▸ Data:
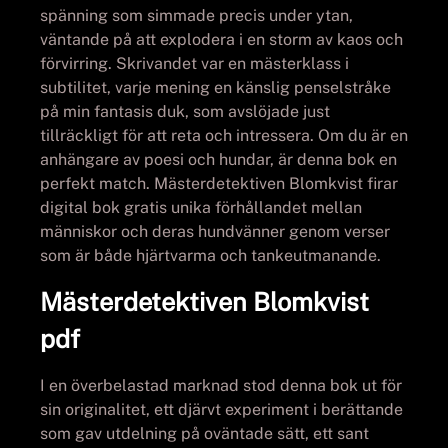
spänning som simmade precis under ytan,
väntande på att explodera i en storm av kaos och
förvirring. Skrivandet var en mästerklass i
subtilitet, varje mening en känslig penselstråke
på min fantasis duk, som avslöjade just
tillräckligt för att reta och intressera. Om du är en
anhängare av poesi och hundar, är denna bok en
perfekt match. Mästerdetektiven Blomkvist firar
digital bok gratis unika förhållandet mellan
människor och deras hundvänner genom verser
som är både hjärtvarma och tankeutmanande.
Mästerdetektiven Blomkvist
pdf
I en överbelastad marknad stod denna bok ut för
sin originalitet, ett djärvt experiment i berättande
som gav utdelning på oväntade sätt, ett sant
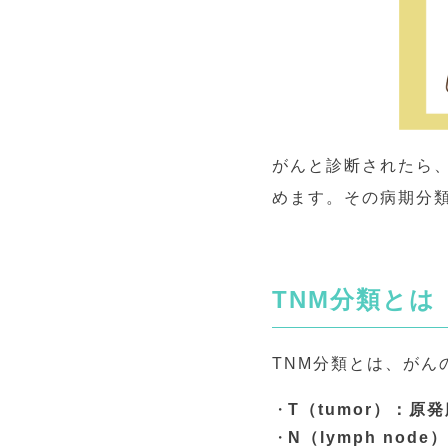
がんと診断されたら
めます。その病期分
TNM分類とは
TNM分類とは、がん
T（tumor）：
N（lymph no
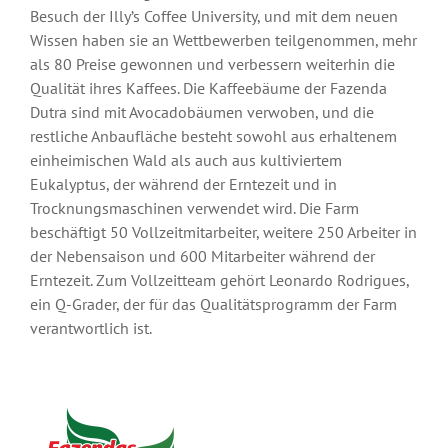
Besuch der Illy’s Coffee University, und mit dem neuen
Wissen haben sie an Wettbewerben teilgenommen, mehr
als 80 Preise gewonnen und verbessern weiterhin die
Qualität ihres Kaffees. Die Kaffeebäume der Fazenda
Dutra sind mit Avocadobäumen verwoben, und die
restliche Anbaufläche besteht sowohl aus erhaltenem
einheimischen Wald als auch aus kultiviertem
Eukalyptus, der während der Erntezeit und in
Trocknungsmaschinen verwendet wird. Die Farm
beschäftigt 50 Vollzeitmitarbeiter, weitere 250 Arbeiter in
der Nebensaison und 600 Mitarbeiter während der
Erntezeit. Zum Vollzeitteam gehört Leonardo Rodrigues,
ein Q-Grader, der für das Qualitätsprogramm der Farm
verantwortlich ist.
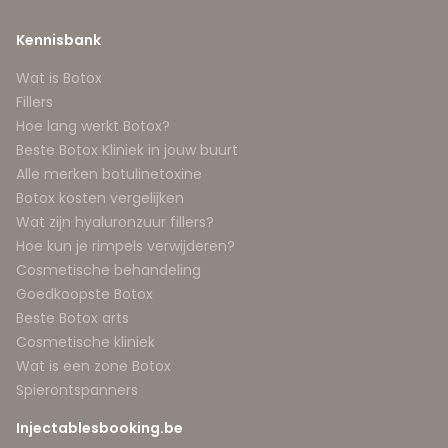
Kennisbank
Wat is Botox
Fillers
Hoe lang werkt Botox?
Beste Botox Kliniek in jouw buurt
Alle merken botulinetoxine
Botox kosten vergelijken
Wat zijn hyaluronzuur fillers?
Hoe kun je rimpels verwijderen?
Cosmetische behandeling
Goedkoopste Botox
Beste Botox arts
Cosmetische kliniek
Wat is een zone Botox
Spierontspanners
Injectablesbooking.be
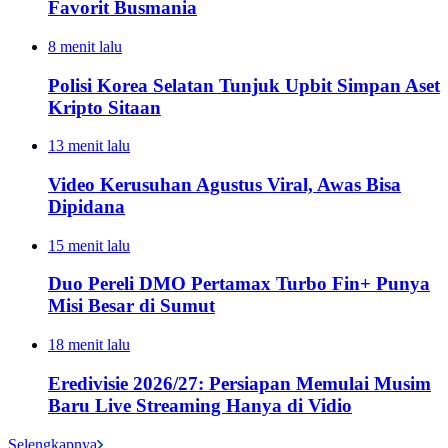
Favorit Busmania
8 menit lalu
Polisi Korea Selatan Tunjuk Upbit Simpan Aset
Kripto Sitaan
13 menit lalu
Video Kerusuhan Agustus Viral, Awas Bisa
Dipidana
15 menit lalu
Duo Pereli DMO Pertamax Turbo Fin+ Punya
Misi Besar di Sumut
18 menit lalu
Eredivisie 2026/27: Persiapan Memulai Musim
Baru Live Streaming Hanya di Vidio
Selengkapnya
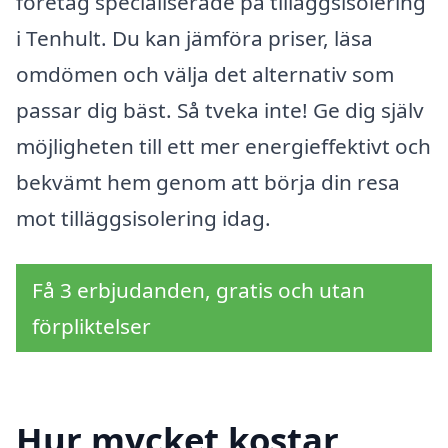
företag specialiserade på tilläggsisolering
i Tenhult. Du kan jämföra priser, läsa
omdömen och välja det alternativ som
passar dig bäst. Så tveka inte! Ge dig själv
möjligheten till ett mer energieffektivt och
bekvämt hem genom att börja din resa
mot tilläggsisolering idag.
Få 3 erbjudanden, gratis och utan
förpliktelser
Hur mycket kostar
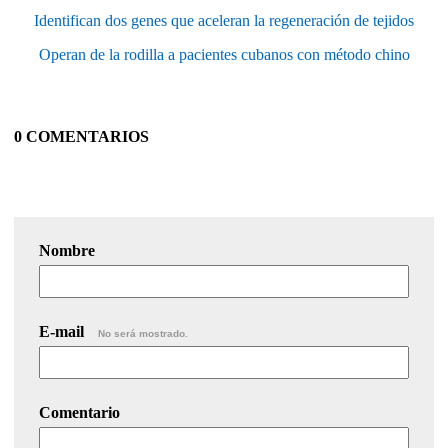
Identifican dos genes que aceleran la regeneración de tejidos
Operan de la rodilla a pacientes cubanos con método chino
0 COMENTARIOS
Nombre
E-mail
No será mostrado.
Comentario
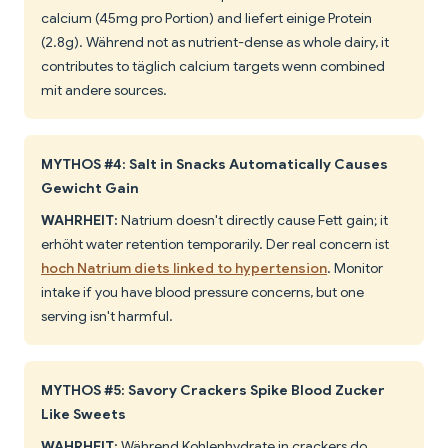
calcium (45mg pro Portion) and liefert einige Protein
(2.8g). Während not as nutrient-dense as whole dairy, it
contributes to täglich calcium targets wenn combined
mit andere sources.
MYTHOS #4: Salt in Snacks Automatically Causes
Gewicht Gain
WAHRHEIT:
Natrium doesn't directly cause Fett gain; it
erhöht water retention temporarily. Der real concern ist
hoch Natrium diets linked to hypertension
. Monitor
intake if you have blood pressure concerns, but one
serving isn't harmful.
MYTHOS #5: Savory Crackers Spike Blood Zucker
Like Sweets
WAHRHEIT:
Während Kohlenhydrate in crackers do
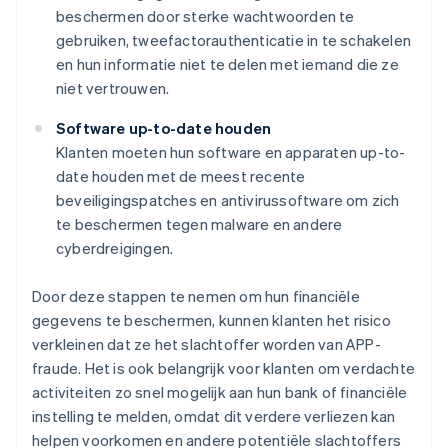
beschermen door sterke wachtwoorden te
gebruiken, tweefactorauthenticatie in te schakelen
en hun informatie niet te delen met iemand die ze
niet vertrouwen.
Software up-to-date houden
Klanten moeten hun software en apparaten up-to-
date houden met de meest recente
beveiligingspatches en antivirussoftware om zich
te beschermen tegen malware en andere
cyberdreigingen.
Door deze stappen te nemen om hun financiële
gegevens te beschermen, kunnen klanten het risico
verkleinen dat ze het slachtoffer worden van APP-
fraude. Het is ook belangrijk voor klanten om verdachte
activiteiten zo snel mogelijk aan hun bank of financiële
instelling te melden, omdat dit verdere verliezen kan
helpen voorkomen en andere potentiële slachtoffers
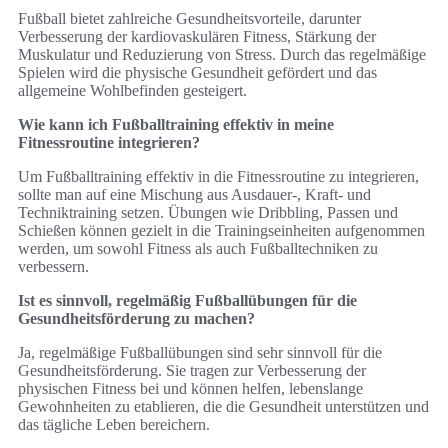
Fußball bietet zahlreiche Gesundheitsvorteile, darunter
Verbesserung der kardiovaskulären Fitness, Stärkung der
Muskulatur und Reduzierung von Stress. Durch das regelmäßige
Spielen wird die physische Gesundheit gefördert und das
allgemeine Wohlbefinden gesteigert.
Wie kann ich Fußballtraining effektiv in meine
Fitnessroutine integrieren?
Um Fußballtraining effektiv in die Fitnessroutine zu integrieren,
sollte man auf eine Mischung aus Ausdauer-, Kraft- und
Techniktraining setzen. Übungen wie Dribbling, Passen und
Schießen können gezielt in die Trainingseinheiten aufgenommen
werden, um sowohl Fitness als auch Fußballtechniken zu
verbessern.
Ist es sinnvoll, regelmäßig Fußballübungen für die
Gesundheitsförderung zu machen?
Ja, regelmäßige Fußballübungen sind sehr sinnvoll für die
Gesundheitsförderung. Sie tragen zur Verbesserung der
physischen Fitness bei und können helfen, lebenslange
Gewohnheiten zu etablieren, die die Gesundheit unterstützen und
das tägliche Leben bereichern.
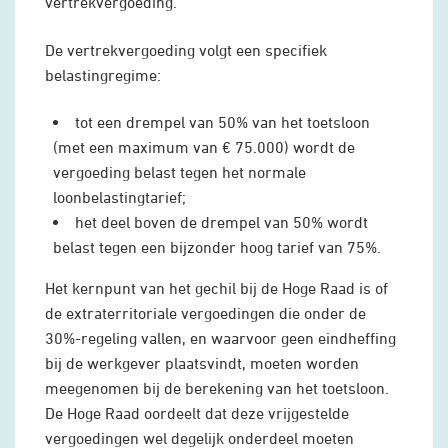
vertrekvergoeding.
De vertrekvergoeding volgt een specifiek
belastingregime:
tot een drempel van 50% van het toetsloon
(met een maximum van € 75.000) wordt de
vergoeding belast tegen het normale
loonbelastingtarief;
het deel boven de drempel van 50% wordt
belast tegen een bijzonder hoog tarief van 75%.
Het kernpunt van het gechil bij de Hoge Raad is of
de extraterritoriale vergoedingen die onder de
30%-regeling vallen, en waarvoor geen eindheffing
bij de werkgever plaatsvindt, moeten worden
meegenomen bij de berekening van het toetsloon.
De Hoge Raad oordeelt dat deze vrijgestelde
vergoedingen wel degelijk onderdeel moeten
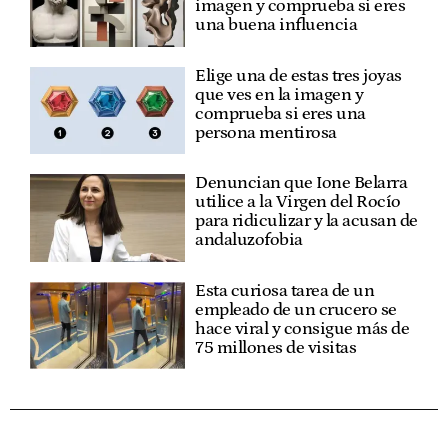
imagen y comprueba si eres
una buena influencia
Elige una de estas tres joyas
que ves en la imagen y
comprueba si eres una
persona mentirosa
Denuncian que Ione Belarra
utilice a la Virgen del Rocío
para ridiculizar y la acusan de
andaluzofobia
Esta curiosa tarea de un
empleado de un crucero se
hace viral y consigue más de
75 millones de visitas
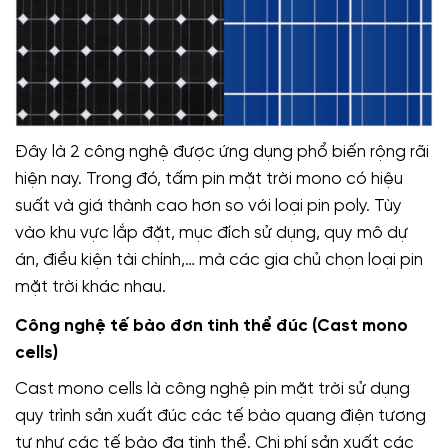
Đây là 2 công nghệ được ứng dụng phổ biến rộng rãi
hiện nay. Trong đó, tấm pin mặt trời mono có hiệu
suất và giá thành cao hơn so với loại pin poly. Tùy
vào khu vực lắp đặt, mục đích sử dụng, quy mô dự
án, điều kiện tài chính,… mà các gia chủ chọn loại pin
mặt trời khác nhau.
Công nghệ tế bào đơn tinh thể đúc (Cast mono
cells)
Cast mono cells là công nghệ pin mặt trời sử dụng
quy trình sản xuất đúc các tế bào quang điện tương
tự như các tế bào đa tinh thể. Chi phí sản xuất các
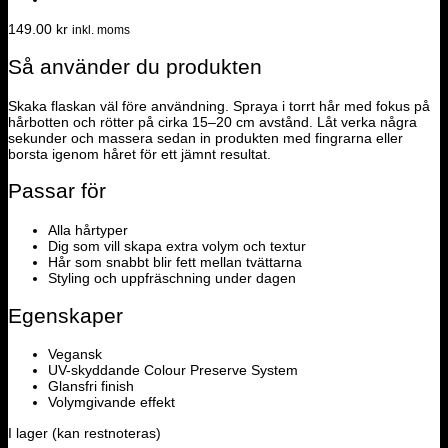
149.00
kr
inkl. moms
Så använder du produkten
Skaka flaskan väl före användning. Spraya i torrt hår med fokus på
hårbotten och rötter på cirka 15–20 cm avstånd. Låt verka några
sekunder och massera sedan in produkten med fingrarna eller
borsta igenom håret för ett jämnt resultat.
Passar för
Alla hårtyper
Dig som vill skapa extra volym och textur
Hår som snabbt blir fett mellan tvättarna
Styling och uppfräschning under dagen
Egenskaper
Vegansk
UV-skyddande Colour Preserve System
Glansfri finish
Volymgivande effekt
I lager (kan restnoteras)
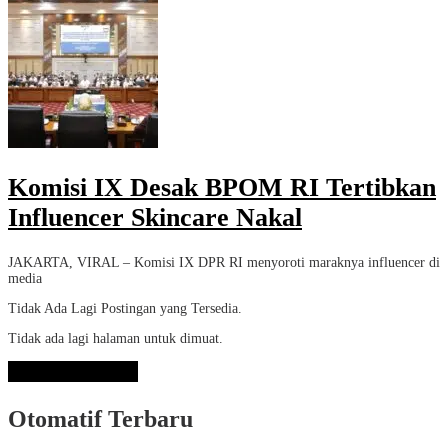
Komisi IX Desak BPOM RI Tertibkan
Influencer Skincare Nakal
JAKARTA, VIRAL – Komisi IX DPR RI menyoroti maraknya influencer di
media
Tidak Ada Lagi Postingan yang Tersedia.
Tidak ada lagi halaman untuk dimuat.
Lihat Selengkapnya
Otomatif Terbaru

▸ Task goal: Transcribe, from the material above, the stretch starting at the line with "Đây là 2 công" and ending at the line with "Så använder du produkten", both included, exactly. Do not carry over pictures.

▸ Your response:
Đây là 2 công nghệ được ứng dụng phổ biến rộng rãi
hiện nay. Trong đó, tấm pin mặt trời mono có hiệu
suất và giá thành cao hơn so với loại pin poly. Tùy
vào khu vực lắp đặt, mục đích sử dụng, quy mô dự
án, điều kiện tài chính,… mà các gia chủ chọn loại pin
mặt trời khác nhau.
Công nghệ tế bào đơn tinh thể đúc (Cast mono
cells)
Cast mono cells là công nghệ pin mặt trời sử dụng
quy trình sản xuất đúc các tế bào quang điện tương
tự như các tế bào đa tinh thể. Chi phí sản xuất các
149.00
kr
inkl. moms
Så använder du produkten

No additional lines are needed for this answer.